Have Bike Will Travel

At about age eight, when I had pretty much mastered riding my bicycle, my mom and dad let me go out on my own on that bicycle, as long as I headed home when the street lights came on, which was either in the late afternoon or the early evening depending on what time of year it was. My parents judged the town to be pretty safe, and me to be a smart, verbal kid who knew his way around this larger neighborhood and was basically cautious enough to not do anything foolish.

With downtown Ann Arbor a little more than a mile away, there were a lot of places within easy bicycle distance of my house. Bach school (my elementary school, pronounced ‘bah’), the public library and my favorite toy, hobby and dime stores and most of my friends were all within a couple miles of our house on Prescott Street. They all were no more than a ten to fifteen minute bike ride for a kid like me. The routes took me mainly down residential streets lined with big maple trees.

I would save my allowance money, plus money earned parking cars in our front yard for people driving into town to attend the University of Michigan football games at the stadium three blocks from our house. A full front yard and driveway of cars, at 50 cents each would net me about three dollars. I would stand in the street with my sign shouting “Park here fifty cents”. For the big rivalry games the market could bear maybe double that per car, and I could add maybe another dollar or two selling my mom’s fudge at a dime a piece to the sports fans. My parents suggested these profit making activities to me, but other than supplying the fudge, at no charge to me, they pretty much let me run my own show and keep the entire take.

So I would scout out and save for the games and other toys I wanted. I could get an Avalon Hill strategy board game from the hobby store for two or three dollars. A bag of one hundred, two-inch army soldiers from the dime store cost a dollar, and a slot car for my HO scale race track (that I had gotten for Christmas) was just a couple bucks. Most of these purchases were part of the integrated fantasy world I continued to develop in our basement and in the sand pile in our back yard.
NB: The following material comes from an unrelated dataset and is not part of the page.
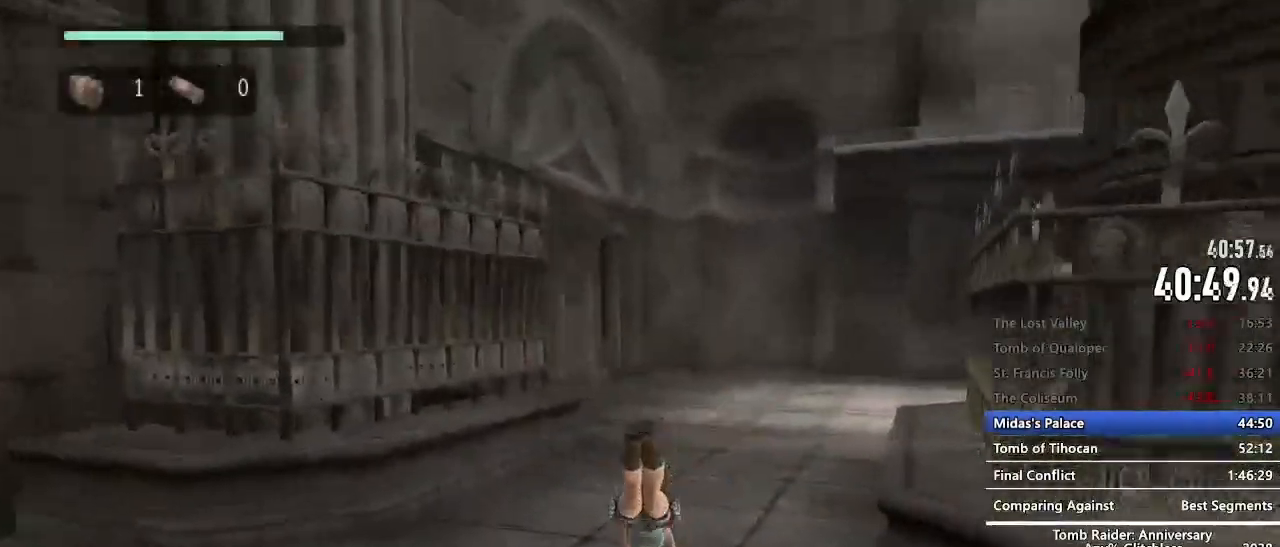
{"keys": ["z"], "mouse": [], "events": []}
For example, I’d buy an American Civil War board game giving me the strategic and geographical context to play out that struggle and then say a couple bags of Civil War soldiers to play out the intimate details of patrols, battles and various logistical operations like a naval invasion of an enemy harbor and storming of its coastal fort. I would check out books from the library on the war, mainly shorter ones including lots of nice pictures. I remember even being able to buy Civil War trading cards at the hobby store, if you can imagine such a thing, with graphic or otherwise compelling images of various scenes from the struggle, and explaining text on the back. (I was inspired by the cards to create my own set of a few dozen cards, with my crude stick-figured art work and appropriate captions.)

I was blessed to be able to develop a sense of independence and self-possession at a young age. For the most part, I did not depend on my parents for transportation. I learned to plan my day and keep track of what time it was. By middle school I had my own daily paper route, paying the Ann Arbor news for my stack of newspapers and then collecting monthly from all my customers. By high school, my grandfather had given me his old Buick, and at age 16 I drove it up from Dayton Ohio, some 200 miles, to Ann Arbor on my own, later giving it to my mom to replace her even older clunker. I would also take buses between Ann Arbor and Dayton on my own, which included a bus change in Toledo. Completing the thread in a way, at age 18, I backpacked through Europe on my own. More on that in another chapter.

Living in a huge city like Los Angeles, I always felt frustrated that we could not give our own kids this same opportunity. Navigating the big anonymous city is a scary prospect, especially for the parents, and since they mostly did not go to neighborhood schools, there friends generally lived anywhere from several miles away to “across town”, which in Los Angeles could be forty miles!

When they were young we were comfortable letting them roam the block we lived on, but anywhere beyond that we insisted on transporting or at least escorting them. I did my best to make myself available, like so many big-city parents, to take them just about anywhere they wanted to go. I felt I owed them that, since I would not unleash them solo on the big-city streets. I actually bought bicycles for both my kids and spent the time to teach them to ride. But they did very few rides without me accompanying.

It was when they learned to drive that the chances for real independence began for them and they both practically counted the days until they were 15 and a half and could get their learner’s permits. And then, once getting their licenses, we slowly weaned them into transportation independence, first letting them drive a few miles to a friends and back during daytime, than to a different part of the city including a stretch of one or more freeways, but still daytime only. Then at night, but returning by 11pm. By age 18 they were both driving trips of several hundred miles, some through mountain roads, on weekend or weeklong adventures.

Allowing kids to develop that critical sense of independence and empowerment of getting from point A to point B by their own means is much more high stakes here in Los Angeles than it ever was in the Ann Arbor of my youth. Still if you are going to raise kids in the big city you have to accept those stakes to let your kids proceed with this very critical development.